The question still is which one of these is the most dependable indicator of the economy of a country. To me none, none is independently able to provide a clear picture of economy for many reasons. For one, GNP doesn’t give a clear picture as it doesn’t specify how much of the money earned by an Indian corporation outside India, comes back to India, how much does the exchequer earns from such corporations through direct or indirect taxes. For the other the GDP too doesn’t provide any clear picture as it hides the same information about the foreign corporations working on Indian soil. Though for the sake of national pride we admit to one of the two, still we need to choose between the nominal or real figures and none of which is again able to prove anything independently. The nominal figures hide the inflation effect and the real figures totally ignore the inflation effect which is very important.

 

So how does one gauge the health of economy?
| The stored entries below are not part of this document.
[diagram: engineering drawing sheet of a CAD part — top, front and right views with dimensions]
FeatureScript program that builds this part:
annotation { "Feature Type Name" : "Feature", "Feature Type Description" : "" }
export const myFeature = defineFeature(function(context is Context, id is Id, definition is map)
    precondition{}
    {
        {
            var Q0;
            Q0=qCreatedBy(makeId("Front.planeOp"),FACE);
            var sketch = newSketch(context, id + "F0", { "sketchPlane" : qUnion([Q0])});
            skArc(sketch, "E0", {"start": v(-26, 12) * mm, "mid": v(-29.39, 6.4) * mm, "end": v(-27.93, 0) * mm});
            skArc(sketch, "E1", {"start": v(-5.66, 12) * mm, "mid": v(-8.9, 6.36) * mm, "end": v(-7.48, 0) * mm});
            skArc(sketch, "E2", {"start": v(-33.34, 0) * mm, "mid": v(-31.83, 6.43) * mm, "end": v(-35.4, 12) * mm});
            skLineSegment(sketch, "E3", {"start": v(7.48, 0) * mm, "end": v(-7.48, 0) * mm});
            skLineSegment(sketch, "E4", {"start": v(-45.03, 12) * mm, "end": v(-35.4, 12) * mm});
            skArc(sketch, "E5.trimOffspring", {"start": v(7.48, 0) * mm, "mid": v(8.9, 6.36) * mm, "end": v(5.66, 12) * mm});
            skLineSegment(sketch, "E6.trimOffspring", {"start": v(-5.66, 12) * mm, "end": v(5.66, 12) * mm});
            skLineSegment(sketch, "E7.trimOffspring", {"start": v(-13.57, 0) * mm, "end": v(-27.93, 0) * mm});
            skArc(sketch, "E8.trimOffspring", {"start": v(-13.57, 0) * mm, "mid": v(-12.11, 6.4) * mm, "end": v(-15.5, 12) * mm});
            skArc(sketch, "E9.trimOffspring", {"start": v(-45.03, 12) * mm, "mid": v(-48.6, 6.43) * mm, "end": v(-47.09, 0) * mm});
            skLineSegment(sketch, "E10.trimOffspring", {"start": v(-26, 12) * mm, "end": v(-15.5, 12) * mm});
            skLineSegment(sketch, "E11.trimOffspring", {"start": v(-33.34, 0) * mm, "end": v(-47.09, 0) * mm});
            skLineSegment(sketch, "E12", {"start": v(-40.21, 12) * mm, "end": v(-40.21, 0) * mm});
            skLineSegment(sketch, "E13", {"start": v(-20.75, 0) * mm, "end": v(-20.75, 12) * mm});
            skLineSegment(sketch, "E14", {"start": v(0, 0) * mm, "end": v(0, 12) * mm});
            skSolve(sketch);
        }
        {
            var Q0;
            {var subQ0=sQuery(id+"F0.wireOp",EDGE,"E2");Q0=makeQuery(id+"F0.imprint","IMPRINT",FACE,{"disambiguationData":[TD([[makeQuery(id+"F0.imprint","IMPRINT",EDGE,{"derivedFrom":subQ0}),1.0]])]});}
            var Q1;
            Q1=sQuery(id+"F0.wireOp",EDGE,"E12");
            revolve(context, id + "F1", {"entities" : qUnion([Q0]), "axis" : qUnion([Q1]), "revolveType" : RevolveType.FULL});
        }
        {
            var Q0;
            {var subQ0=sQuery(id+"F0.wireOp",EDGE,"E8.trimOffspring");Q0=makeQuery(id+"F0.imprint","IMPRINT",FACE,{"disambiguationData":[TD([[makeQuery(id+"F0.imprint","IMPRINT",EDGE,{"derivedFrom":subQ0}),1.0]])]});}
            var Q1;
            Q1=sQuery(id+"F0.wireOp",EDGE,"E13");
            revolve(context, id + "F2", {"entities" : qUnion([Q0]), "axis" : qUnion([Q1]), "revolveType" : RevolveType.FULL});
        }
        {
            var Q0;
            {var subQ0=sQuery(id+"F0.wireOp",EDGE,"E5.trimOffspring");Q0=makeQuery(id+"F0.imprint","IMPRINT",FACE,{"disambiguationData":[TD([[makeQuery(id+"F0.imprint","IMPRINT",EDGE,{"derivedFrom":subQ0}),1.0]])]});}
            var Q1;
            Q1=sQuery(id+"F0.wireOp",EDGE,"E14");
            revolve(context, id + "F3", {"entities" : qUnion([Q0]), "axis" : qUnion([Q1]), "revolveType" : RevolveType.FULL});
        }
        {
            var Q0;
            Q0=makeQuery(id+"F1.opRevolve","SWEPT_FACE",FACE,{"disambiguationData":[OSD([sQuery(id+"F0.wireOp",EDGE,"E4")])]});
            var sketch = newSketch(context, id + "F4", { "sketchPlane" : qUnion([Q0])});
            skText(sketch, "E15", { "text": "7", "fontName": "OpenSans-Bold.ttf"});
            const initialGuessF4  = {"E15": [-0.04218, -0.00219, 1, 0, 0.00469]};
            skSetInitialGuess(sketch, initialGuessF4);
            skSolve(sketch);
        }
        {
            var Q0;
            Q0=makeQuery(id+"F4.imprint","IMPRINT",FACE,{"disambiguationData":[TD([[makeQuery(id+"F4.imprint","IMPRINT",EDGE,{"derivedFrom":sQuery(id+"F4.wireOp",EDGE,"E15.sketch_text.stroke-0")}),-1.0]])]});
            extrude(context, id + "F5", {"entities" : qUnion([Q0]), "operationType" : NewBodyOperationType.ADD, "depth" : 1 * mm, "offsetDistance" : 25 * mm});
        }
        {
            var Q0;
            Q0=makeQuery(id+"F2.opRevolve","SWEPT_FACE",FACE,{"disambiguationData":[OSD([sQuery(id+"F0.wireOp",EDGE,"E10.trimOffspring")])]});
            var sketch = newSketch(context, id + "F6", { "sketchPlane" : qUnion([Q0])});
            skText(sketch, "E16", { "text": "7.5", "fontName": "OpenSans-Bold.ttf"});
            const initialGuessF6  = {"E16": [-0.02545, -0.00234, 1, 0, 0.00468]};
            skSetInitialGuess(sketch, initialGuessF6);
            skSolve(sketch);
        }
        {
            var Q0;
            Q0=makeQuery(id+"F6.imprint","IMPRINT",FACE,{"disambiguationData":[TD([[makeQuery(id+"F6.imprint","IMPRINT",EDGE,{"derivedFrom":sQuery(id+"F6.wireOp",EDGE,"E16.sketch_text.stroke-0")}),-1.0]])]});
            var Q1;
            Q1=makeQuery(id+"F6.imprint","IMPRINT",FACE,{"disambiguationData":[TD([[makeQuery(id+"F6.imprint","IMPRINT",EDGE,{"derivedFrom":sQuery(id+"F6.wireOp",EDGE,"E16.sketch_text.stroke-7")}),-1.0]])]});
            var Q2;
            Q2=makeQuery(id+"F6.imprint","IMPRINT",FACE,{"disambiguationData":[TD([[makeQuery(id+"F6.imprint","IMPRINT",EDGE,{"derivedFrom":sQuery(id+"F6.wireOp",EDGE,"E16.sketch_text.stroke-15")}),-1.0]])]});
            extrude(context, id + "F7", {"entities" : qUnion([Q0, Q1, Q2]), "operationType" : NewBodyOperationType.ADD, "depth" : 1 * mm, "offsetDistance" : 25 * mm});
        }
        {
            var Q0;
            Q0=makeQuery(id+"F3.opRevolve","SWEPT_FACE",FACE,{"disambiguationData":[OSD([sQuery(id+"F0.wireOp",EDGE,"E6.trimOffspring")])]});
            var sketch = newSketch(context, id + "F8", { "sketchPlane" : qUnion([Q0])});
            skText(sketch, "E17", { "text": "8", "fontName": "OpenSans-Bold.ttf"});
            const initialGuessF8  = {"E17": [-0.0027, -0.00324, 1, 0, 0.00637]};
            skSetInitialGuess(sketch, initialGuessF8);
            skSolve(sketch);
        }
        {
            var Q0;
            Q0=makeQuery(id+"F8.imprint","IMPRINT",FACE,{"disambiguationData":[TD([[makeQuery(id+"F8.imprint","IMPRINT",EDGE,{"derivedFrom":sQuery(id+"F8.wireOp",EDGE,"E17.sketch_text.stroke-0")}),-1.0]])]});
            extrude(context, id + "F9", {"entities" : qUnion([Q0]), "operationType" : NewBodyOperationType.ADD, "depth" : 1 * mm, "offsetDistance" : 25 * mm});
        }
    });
The answer is obvious, by going beyond GDP and GNP figures, understanding how these figures affect the other economic indicators and how other economic indicators affect these figures.

9 Responses to “The GDP or GNP…??”

  1. Yogesh Says:

    nice post…

  2. Ganesh Says:

    Good one!!

  3. Govind Says:

    A nice read again…

    One of the reason GDP is used to reflect an economy’s rate of development is because, GDP reflects
    1) capcity of the economy to hold investment(both local and foreign) and
    2) in most cases, GDP can be assumed to be directly proportional to the amount of employment….

    Correct me if my above points are misplaced.

    The next blog in this series could well be ‘Where ahould the terms GDP and GNP be used? I mean, given a choice to choose from, which term should one choose to reflect a particular ecnomical comparison/example… ‘

    Regards
    Govind K

  4. amol patil Says:

    nice post ..i think now a days Gross happiness product(GHP) is also consider

  5. anoop. a. deshpande Says:

    The concepts dealt with in this post are there in the syllabus of 11th commerce. but i am sure very few student understand it properly even after reading bunch of pages. and i am again sure that if this article is given to those guys, they’ll not be having any queries about thsese ever again. simplicity on the complexity is the ‘thing’ in this article.

  6. REJITH Says:

    Good Enough to differentiate between GDP & GNP

  7. Aditya Bellur Says:

    Great post. Great delivery. Very readable.

  8. mayank Says:

    The article is very good.

    In the example of maruti car prices, shouldnt the inflation be 100% and not 50%.

    Just adding to the points mentioned, the real GDP is calculated by dividing the nominal GDP by the inflation factor. This will give a slightly diffent value than what we will get after subtrating the inflation percentage.

    E.g. GDP value = 100 rs–next year Nominal GDP = 108 rs.–inflation = 7%.

    Real GDP = 108/107 = 100.93 and not 101 (108-107).

    Please correct me if i am wrong.

    Thanks for the wonderful article.